Jonathan Kirshner on Hollywood

A bit of a departure from our usual fare – Cornell IPE scholar Jonathan Kirshner has a new book out on Hollywood movies of the 1970s, Hollywood’s Last Golden Age: Politics, Society, and the Seventies Film in America. His main interest is in exploring the relationship between movies such as Point Blank and Chinatown and social and political change at a moment when Hollywood movies were more prepared to explore complex issues than they are today. Unsurprisingly perhaps, the best parts of the book are those that look at the intersection between movies and politics – it is particularly good on the ways in which movies intersected with Nixon’s final years -in Kirshner’s words, “Richard Nixon haunts the seventies film.” Nixon’s decision to invade Cambodia was reportedly fortified by several viewings of the movie Patton, but more important, and explored in different ways in multiple chapters, is the contribution he made to a general feeling of paranoia in Hollywood movies.
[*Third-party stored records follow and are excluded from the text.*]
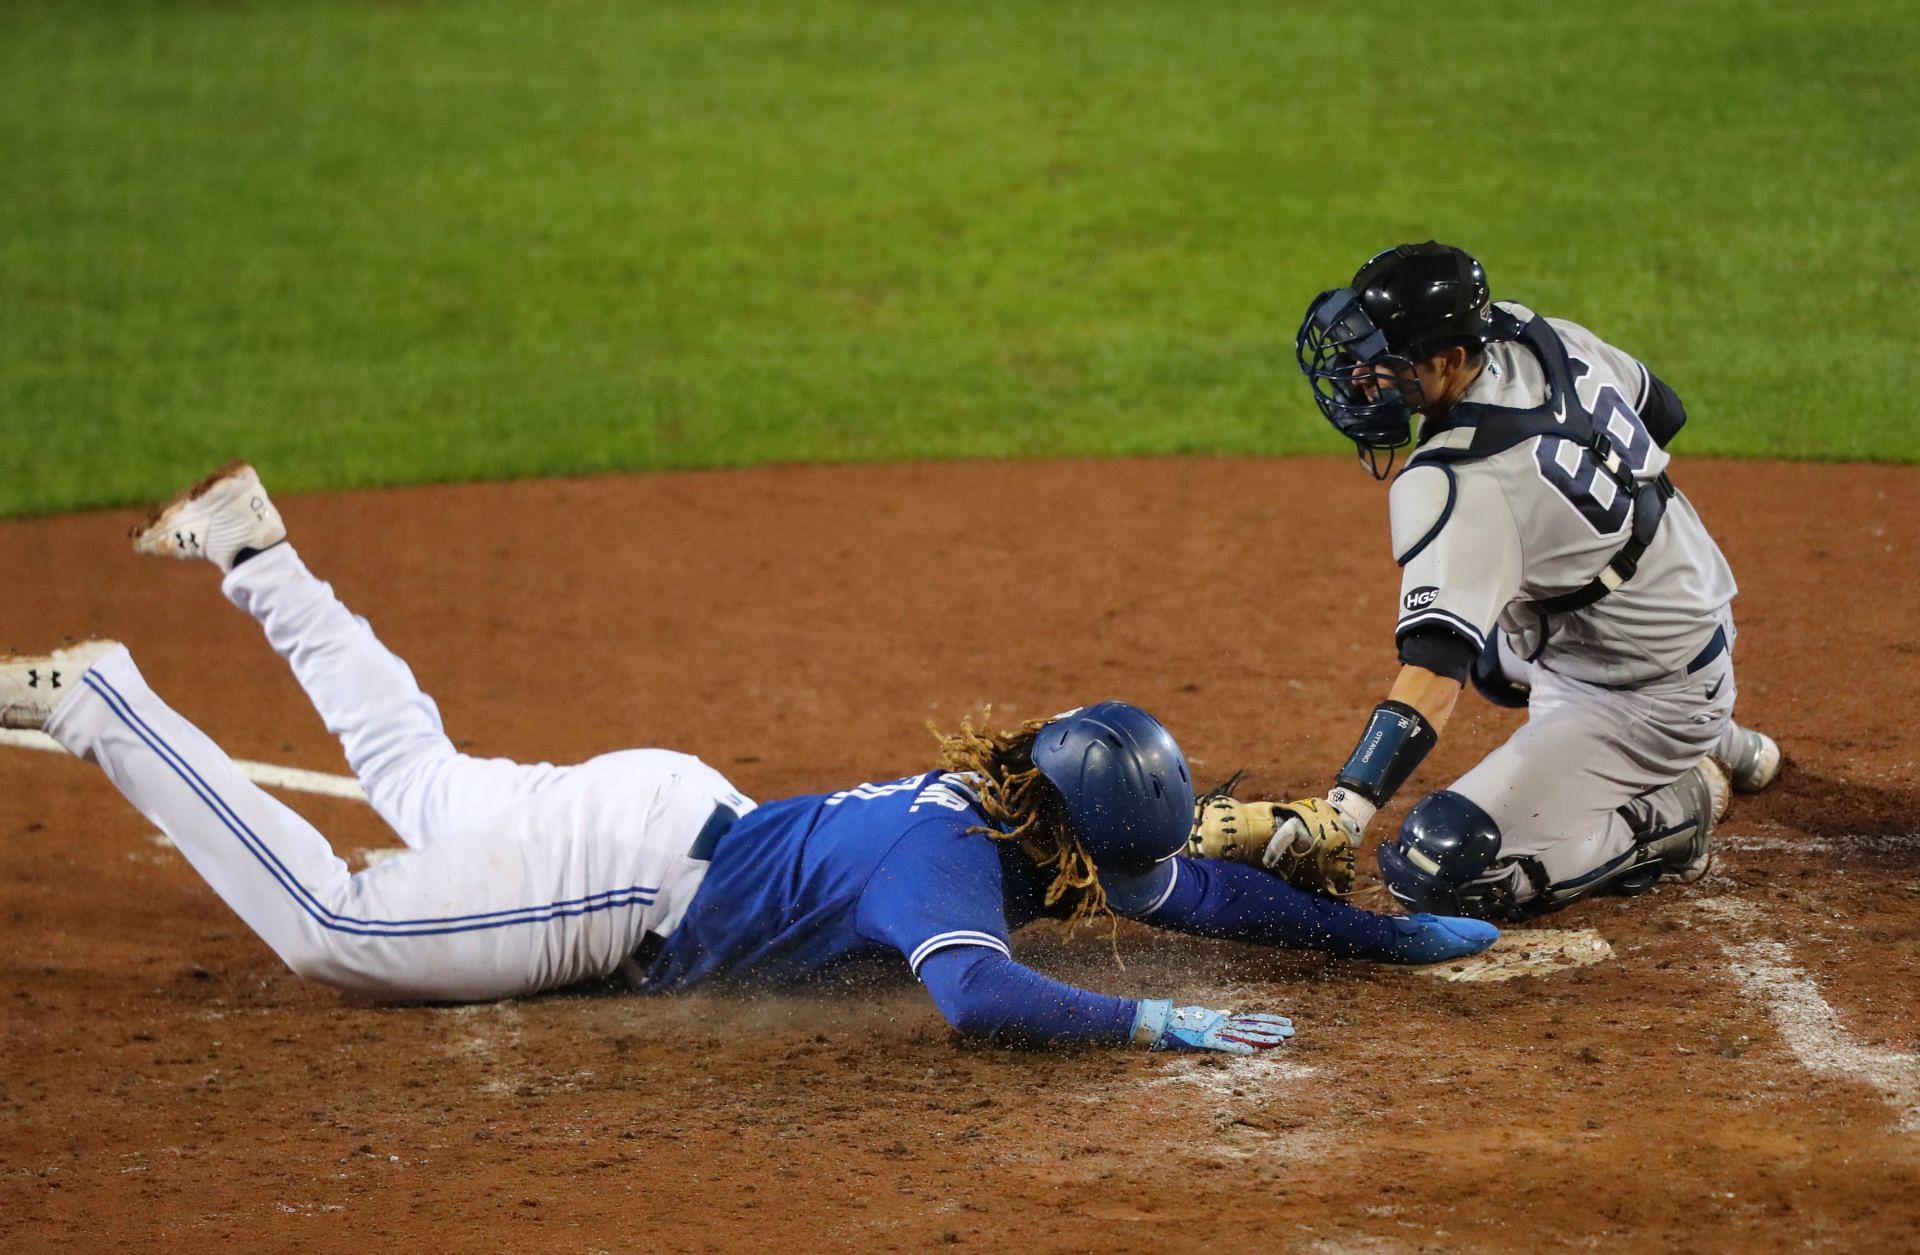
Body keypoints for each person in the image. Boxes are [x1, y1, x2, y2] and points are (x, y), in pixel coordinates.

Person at [0, 463, 1498, 1055]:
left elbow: (1203, 895)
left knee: (417, 771)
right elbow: (979, 995)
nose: (1128, 883)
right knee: (335, 923)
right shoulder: (948, 866)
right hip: (617, 883)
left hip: (661, 804)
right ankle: (103, 698)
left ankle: (259, 550)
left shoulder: (1023, 790)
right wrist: (1153, 1025)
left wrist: (1381, 942)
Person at [1263, 242, 1782, 920]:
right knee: (1495, 653)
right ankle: (1724, 736)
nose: (1362, 378)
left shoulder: (1457, 481)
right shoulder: (1538, 333)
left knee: (1439, 864)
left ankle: (1669, 812)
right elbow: (1665, 410)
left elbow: (1432, 668)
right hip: (1684, 601)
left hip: (1639, 695)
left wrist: (1346, 810)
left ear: (1448, 361)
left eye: (1383, 364)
Kirshner argues that Michael Corleone in The Godfather Part II can be seen as aversion of Nixon – “ruthless, tactically brilliant, but increasingly isolated within an ever smaller circle of intimate advisers.” Obviously, All the President’s Men is Nixonian, but so too The Conversation, which Kirshner sees as in a certain sense “not about Nixon at all, but what the age of Nixon had taken away.” The other themes of the book – sexual politics, changing personal relations and so on are well handled, but it’s the specific political linkages which make the book stand out, integrating detailed discussion of political change with the ways in which these changes were reflected and refracted in the movies. The book is a good companion to e.g. Rick Perlstein’s Nixonland. Recommended.

3 Responses to Jonathan Kirshner on Hollywood

  1. Andrew Gelman May 3, 2013 at 5:40 pm #


    I’m confused. “Point Blank” is from the 60s, not the 70s, right?

  2. Adam Hughes May 3, 2013 at 6:01 pm #

    Thanks for the recommendation. I’m hoping there’s some discussion of Alan J. Pakula’s other films, especially The Parallax View. I think this sequence: is one of the best examples of American political montage ever committed to celluloid. Klute is also a paranoid classic.

    I’m also curious whether Kirschner makes any arguments about the political effects of films – in terms of partisanship, voting behavior, or attitudes. Those would be a lot more interesting to me than instances where narrative films emulate or parallel political events. The really important question might be what films do that journalism does not… I guess I’ll pick up a copy of the book to find out his answer.

  3. Chris Mealy May 3, 2013 at 6:48 pm #

    That’s funny, a few years ago I swore off 1970s movies because they’re all too grim. Even the comedies are depressing. Vietnam and Nixon really were soaked into everything.

    Yes, Jaws and Star Wars were from the 1970s, but they’re really early 1980s movies.